First and bottom line?
We tortured people in various spots in Iraq and Afghanistan (not to mention outsourcing even more torture to the likes of Egypt under the euphemism of "extraordinary rendition"). Period, end of story.
And now the UN, which admittedly has a number of members with even looser support for civil rights than America, wants to hear more about this.
Team Obama says this all happened under the previous guy and it's all OK now. We're cool.

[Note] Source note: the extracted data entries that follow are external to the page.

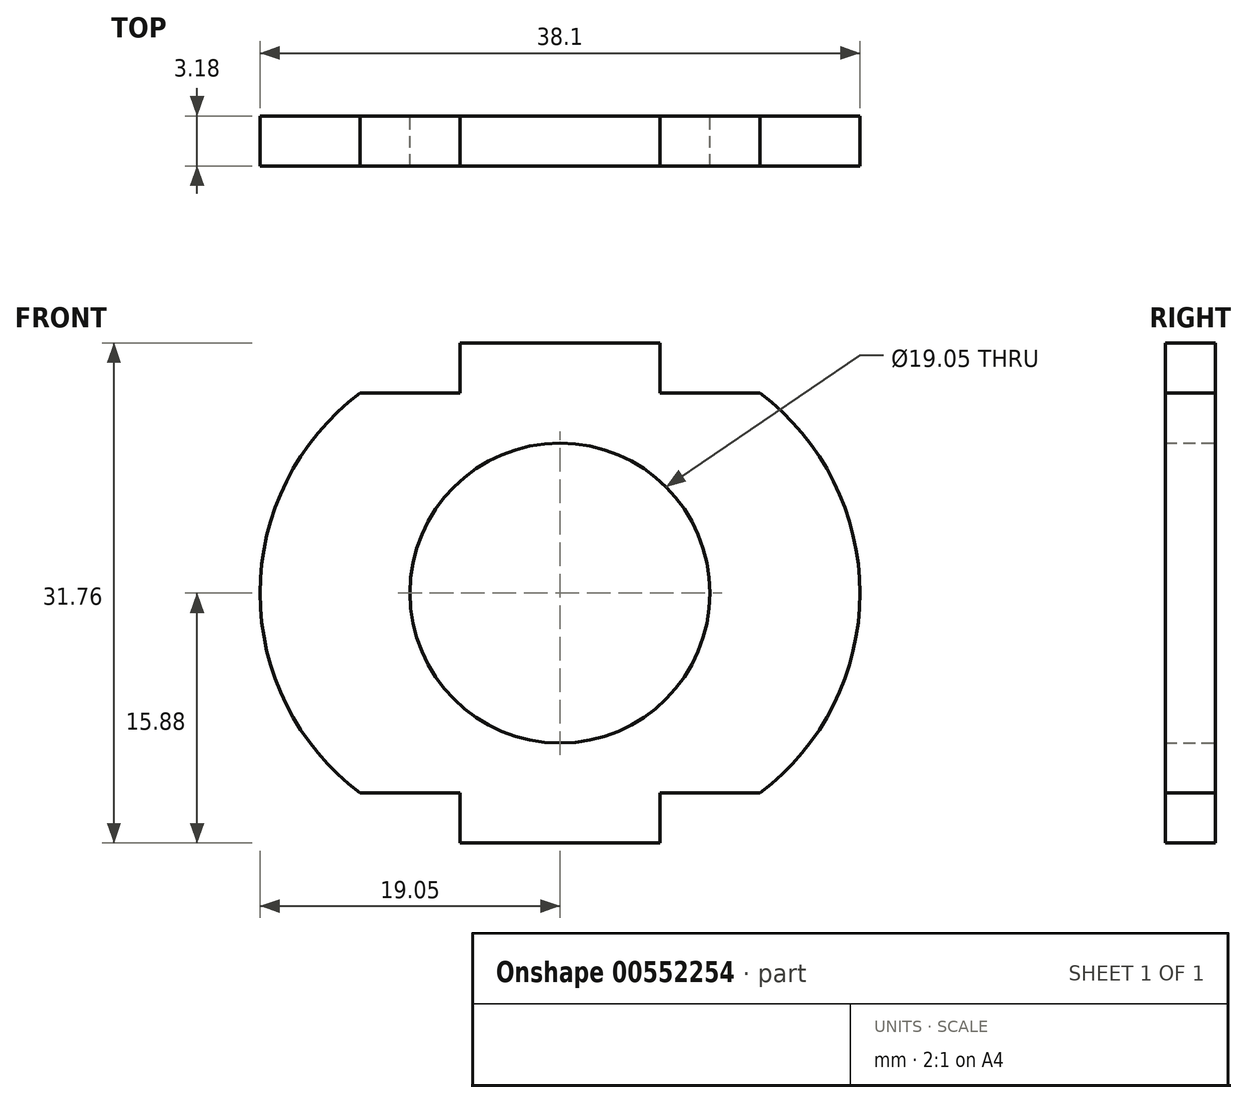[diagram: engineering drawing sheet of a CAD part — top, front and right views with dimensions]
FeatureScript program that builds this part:
annotation { "Feature Type Name" : "Feature", "Feature Type Description" : "" }
export const myFeature = defineFeature(function(context is Context, id is Id, definition is map)
    precondition{}
    {
        {
            var Q0;
            Q0=qCreatedBy(makeId("Front.planeOp"),FACE);
            var sketch = newSketch(context, id + "F0", { "sketchPlane" : qUnion([Q0])});
            skCircle(sketch, "E0", {"center": v(0, 0) * mm, "radius": 9.53 * mm});
            skArc(sketch, "E1", {"start": v(-12.7, 12.7) * mm, "mid": v(-19.05, 0) * mm, "end": v(-12.7, -12.7) * mm});
            skArc(sketch, "E2", {"start": v(12.7, -12.7) * mm, "mid": v(19.05, 0) * mm, "end": v(12.7, 12.7) * mm});
            skLineSegment(sketch, "E3", {"start": v(6.35, 12.7) * mm, "end": v(6.35, 15.88) * mm});
            skLineSegment(sketch, "E4.bottom", {"start": v(6.35, 15.88) * mm, "end": v(-6.35, 15.88) * mm});
            skLineSegment(sketch, "E4.left", {"start": v(6.35, 15.88) * mm, "end": v(6.35, 12.7) * mm});
            skLineSegment(sketch, "E4.right", {"start": v(-6.35, 15.88) * mm, "end": v(-6.35, 12.7) * mm});
            skLineSegment(sketch, "E5", {"start": v(6.35, -12.7) * mm, "end": v(6.35, -15.88) * mm});
            skLineSegment(sketch, "E6", {"start": v(6.35, -15.88) * mm, "end": v(-6.35, -15.88) * mm});
            skLineSegment(sketch, "E7.bottom", {"start": v(-6.35, -15.88) * mm, "end": v(6.35, -15.88) * mm});
            skLineSegment(sketch, "E7.left", {"start": v(-6.35, -15.88) * mm, "end": v(-6.35, -12.7) * mm});
            skLineSegment(sketch, "E7.right", {"start": v(6.35, -15.88) * mm, "end": v(6.35, -12.7) * mm});
            skLineSegment(sketch, "E8", {"start": v(-12.7, 12.7) * mm, "end": v(-6.35, 12.7) * mm});
            skLineSegment(sketch, "E9", {"start": v(6.35, 12.7) * mm, "end": v(12.7, 12.7) * mm});
            skLineSegment(sketch, "E10", {"start": v(12.7, -12.7) * mm, "end": v(6.35, -12.7) * mm});
            skLineSegment(sketch, "E11", {"start": v(-6.35, -12.7) * mm, "end": v(-12.7, -12.7) * mm});
            skSolve(sketch);
        }
        {
            var Q0;
            Q0 = qSketchRegion(id + "F0", true);
            extrude(context, id + "F1", {"entities" : qUnion([Q0]), "depth" : 3.17 * mm, "offsetDistance" : 25.4 * mm});
        }
    });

We're down with it:
The Obama administration officials said that whatever transgressions occurred had been under the previous administration of George W. Bush, but Obama that had quickly tried to turn things around.
"As President Obama has acknowledged, we crossed the line and we take responsibility for that," McLeod said. "The United States has taken important steps to ensure adherence to its legal obligations."
Tom Malinowski, an assistant U.S. secretary of state, told the committee the government believes torture, and cruel, inhuman and degrading treatment and punishment "are forbidden in all places, at all times, with no exceptions."
In Washington, the White House said the administration also now considers the ban against torture to apply to prisoners held by the U.S. overseas, including Guantanamo Bay. Under the Bush administration, the U.S. interpreted the U.N. Convention Against Torture to apply only within U.S. borders.
Let's unpack that.
Quickly? Until his "we tortured some folks," Dear Leader didn't even use the "T-word."
"We crossed the line." Was that like a chicken-torturer, to get to the other side of the torture road? No, we crossed the line while claiming not to cross the line. That's half the problem right there. Oh, and what would the "important steps" be, given the last graf, with my emphasis.